I don't know how best to implement this, but I'd think the easiest way to do it is to fork off a new process. First process checks to see if the needed files exist to process X.ebuild. If they don't, it sits and waits for the child process to finish downloading them. Then, while X.ebuild is being processed, the child process is downloading the requisite files for Y.ebuild, Z.ebuild, et al. If X.ebuild happens to be a perl script, Y might have to pause for a bit while its files download, but at least you'd have a head start. Plus, this would almost never happen after the third or fourth download (ie. initial install [of system, of kde-base, etc], after a day with many fixes, or updating 'world' on a machine that you don't want to update via a cronjob). This would cut the compile time on a new system dramatically.

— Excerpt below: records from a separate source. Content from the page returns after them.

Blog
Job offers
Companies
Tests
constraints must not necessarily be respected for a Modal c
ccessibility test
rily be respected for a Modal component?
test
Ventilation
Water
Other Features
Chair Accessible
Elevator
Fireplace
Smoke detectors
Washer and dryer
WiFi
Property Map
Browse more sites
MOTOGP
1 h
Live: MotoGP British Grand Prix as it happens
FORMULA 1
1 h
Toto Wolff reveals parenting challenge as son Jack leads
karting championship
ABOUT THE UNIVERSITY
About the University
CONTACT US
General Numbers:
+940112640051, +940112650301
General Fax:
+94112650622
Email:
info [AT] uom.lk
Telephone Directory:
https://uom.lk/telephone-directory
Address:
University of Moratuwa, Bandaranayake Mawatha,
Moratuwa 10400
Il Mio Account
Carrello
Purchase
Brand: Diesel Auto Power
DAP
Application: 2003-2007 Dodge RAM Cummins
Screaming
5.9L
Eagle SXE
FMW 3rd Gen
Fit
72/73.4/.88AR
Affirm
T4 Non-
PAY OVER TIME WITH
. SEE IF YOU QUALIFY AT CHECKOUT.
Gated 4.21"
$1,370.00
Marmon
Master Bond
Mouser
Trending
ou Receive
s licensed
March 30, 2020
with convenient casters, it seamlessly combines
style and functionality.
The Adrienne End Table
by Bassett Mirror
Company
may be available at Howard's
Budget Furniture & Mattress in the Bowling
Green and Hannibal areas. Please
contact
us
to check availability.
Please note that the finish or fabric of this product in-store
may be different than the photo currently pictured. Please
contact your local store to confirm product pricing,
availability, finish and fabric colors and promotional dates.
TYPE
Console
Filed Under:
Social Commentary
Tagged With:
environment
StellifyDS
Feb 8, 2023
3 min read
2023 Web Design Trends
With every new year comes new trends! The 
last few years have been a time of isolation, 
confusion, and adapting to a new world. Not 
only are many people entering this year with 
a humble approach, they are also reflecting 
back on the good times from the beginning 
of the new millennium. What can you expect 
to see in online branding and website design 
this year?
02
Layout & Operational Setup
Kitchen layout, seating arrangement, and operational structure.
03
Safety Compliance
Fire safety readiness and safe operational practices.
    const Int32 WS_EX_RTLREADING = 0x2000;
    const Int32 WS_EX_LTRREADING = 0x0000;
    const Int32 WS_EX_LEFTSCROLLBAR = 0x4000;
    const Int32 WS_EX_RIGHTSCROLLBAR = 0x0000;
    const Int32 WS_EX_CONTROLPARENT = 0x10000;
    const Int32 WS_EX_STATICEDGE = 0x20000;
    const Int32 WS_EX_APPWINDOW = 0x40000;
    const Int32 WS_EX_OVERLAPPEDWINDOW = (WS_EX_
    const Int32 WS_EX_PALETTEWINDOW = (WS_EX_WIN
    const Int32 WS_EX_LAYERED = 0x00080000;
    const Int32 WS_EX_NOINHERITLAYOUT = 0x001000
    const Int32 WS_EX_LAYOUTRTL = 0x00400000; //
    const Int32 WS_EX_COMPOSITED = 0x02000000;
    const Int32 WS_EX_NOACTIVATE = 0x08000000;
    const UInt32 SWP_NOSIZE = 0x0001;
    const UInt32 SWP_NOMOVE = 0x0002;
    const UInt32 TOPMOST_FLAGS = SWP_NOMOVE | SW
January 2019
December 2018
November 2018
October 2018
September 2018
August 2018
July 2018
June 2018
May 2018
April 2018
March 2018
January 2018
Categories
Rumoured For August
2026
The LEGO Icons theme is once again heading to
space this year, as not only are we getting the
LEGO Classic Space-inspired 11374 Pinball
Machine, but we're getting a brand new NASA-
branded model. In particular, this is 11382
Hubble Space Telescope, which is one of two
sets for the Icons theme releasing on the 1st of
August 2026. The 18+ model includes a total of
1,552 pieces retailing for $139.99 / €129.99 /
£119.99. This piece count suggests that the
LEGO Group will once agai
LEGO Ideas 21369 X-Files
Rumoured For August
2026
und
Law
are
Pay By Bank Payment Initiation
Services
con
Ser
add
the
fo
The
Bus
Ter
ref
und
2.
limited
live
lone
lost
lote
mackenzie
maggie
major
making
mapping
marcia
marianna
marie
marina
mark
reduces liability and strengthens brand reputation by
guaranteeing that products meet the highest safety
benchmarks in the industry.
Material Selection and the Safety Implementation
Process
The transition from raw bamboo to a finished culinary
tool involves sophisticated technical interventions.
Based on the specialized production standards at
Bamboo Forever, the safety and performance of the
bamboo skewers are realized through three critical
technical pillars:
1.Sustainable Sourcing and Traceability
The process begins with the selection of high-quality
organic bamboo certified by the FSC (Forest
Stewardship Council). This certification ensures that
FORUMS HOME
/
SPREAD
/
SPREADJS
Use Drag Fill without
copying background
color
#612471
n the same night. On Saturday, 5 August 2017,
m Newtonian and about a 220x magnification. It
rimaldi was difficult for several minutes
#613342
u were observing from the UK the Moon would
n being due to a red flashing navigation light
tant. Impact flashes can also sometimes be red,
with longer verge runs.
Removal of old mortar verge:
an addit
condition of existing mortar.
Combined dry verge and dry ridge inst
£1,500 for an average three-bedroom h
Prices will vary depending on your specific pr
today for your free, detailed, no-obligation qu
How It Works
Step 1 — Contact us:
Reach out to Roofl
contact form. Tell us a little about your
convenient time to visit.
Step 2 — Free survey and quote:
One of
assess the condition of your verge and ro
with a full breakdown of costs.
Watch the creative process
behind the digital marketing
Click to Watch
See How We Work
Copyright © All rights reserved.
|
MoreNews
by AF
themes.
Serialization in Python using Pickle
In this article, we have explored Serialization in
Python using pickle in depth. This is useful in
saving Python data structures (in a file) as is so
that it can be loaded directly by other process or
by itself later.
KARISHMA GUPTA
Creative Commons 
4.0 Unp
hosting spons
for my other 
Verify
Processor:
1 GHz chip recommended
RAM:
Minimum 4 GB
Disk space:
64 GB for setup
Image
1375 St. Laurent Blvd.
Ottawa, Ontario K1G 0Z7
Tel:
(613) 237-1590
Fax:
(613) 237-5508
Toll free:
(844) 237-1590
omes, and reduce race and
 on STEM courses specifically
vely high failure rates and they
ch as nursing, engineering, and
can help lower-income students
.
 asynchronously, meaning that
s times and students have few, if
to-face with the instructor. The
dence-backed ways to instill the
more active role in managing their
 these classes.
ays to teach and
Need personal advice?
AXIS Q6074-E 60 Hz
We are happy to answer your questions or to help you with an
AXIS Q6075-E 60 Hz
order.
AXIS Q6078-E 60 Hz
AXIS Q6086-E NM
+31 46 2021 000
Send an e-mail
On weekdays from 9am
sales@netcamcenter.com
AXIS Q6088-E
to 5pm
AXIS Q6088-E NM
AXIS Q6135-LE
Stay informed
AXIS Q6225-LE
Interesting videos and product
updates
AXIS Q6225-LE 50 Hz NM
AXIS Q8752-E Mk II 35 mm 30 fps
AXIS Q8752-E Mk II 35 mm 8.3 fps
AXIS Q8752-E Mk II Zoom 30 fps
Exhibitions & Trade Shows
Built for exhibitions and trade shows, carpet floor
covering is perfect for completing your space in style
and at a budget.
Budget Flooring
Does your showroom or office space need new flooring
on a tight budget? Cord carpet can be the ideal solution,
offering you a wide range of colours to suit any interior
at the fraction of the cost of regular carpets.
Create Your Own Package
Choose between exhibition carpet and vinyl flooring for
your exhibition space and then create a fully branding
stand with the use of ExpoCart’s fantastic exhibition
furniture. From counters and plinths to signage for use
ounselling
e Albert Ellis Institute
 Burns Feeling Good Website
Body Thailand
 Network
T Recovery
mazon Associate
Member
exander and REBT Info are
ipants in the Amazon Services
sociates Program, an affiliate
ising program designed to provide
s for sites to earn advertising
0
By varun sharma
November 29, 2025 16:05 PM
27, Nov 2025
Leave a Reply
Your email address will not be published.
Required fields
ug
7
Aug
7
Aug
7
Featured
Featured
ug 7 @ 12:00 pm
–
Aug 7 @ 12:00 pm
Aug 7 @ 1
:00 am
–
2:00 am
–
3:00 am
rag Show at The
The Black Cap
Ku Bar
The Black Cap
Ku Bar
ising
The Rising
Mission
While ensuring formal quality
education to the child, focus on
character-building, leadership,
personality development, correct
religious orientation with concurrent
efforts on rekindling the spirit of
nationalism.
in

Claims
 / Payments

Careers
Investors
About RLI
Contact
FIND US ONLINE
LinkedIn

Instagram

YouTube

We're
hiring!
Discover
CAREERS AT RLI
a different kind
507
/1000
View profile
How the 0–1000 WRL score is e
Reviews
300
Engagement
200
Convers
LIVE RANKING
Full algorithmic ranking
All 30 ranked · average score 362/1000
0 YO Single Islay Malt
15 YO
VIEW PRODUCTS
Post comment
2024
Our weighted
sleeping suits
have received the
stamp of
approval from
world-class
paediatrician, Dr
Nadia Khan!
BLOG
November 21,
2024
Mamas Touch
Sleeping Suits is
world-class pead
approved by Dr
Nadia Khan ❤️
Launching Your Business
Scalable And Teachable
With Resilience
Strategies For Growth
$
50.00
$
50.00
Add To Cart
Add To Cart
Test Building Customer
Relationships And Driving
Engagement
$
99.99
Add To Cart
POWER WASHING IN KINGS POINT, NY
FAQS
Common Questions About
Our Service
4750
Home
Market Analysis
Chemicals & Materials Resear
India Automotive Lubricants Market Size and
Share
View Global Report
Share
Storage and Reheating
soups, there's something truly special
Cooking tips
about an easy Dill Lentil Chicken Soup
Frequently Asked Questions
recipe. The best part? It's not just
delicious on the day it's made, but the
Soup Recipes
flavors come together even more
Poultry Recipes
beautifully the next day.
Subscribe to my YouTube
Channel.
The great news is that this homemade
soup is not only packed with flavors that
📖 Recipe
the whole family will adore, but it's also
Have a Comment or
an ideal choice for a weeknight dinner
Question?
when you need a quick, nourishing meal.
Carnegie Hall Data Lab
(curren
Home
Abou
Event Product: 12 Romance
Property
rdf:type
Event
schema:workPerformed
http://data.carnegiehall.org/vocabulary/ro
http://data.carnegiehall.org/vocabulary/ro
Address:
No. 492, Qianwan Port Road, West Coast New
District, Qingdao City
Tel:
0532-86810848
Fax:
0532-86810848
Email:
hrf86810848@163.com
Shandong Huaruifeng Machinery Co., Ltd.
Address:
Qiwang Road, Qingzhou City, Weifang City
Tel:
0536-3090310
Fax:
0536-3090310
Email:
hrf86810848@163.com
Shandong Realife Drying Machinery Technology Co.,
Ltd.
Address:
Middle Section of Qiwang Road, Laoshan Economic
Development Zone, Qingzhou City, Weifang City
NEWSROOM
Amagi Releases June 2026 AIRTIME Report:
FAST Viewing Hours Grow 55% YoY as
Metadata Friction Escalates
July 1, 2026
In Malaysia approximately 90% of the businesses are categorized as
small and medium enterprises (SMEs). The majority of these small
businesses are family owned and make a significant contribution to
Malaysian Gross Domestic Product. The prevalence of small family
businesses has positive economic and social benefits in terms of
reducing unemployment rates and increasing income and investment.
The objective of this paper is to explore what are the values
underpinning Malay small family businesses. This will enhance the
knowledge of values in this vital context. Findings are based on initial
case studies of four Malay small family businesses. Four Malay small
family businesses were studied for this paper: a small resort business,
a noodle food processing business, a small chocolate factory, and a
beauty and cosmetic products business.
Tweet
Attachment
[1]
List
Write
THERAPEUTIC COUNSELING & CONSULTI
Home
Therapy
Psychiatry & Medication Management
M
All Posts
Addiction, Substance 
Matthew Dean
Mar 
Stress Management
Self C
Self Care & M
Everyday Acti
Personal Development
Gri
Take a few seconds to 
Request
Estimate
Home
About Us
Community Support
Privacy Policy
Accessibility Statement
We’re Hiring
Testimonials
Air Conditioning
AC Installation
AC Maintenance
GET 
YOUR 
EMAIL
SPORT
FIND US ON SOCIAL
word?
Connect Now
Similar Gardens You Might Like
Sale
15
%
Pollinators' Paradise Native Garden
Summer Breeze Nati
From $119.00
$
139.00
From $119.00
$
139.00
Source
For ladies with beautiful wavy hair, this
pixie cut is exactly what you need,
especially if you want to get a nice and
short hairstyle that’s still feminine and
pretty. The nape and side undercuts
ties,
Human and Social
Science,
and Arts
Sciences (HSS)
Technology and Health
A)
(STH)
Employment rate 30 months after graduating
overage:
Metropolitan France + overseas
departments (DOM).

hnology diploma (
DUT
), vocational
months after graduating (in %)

And no, Mr. "I like turning off feature requests", emerge -f is not adequate. It's mighty close, but it doesn't happen in sync. Ease of use before KISS. There'd be nothing lost by implementing this. Heck, even just forking off emerge -f with all the args fed to emerge initially would do the trick.
FEATURES="parallel-fetch" exists.
FEATURES="parallel-fetch" in portage-2.1 does exactly that. *** This bug has been marked as a duplicate of 1661 *** *** This bug has been marked as a duplicate of 1661 ***
There was one thing different between this and the other bug mentioned. The word "default". Why isn't parallel-fetch enabled by default?